M. de Regnier Begins his Course on Modern French Poetry.

NO WRITER ATTRIBUTED

M. de Regnier yesterday delivered the first of his series of lectures on Modern French Poetry, under the auspices of the Cercle Francais.

After a few preliminary remarks concerning the place, origin and history of the symbolist movement, M. de Regnier considered the principal schools of poetry which preceded the "decadent" school, sketching briefly the history of French poetry from the Middle Ages to the beginning of the nineteenth century, when the romanticist movement made itself felt.

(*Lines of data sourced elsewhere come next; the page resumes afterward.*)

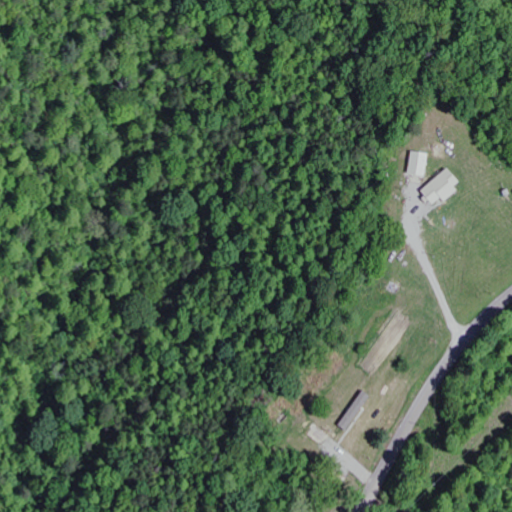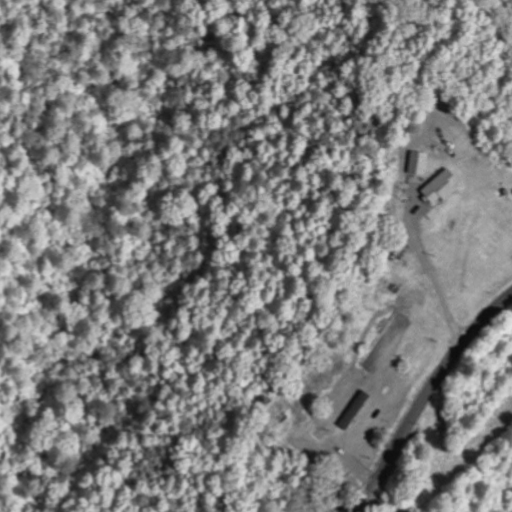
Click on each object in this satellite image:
building: (416, 165)
building: (438, 188)
road: (427, 398)
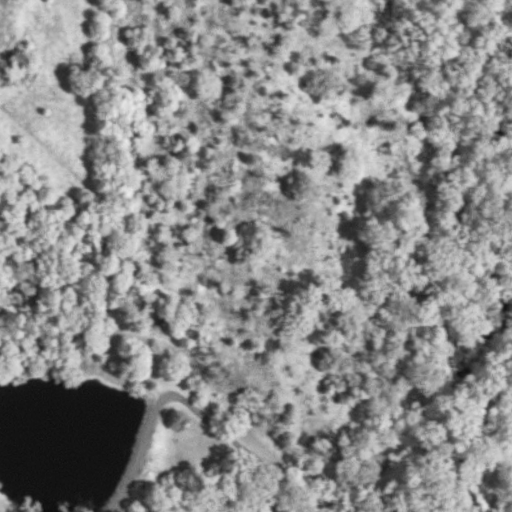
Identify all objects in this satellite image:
road: (298, 37)
road: (451, 184)
park: (255, 255)
road: (502, 441)
road: (259, 461)
road: (503, 486)
road: (272, 492)
road: (492, 498)
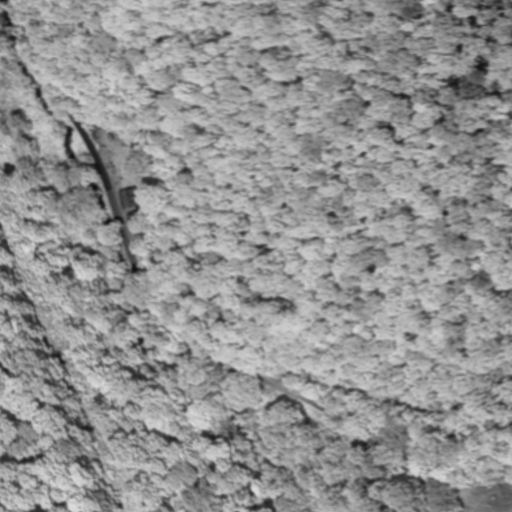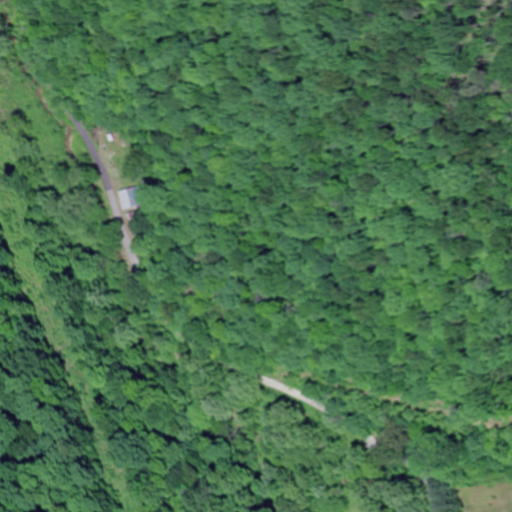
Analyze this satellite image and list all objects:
building: (132, 198)
building: (137, 219)
road: (162, 312)
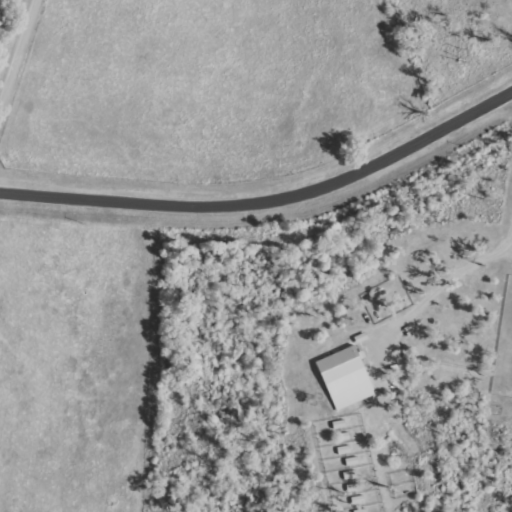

All poetry rests on one indispensable principle--the search for duty. There is poetry in everything, and it is the poet's part to find it and draw it out. One of the striking features of romanticism is the principle of "belief in inspiration."

A certain carelessness and negligence which appeared in the writings of the leading men of this period brought about in 1850 a reaction which came at a most propitious time, inasmuch as the best propitious time, inasmuch as the best work of the romanticists has been completed. The two leading men of this reaction were Baudelaire and Leconte de Lisle. The latter is essentially an objective poet and his poetry is noticeable lacking in any personal lyric strain. He is a poet philosopher and something of an historian. Baudelaire maintained that inspiration consists of work and he opposed the romanticists' idea of subordinating art to the artist.

In 1864 another reaction occurred which gave rise to the Parnassian School. Their work was made more difficult by the growing strength of the prose realism with its Stendhals, Balzacs, Daudets and Zolas. Nothing was more natural than that they should be conservative and pay much attention to verse form. The leading members of this group are Coppee, Anatole France, Sully, Prudhomme, Heredia, Sylvestre and Leon Dierk.

M. de Regnier then commented briefly on the work of each of these men, laying considerable stress on the place of the sonnet. In the early eighties followed the reaction of idealism against realism. The new movement was headed by Paul Verlaine, Mallarme, and others. With them slowly arose the new school of poets called "decadents" or symbolists.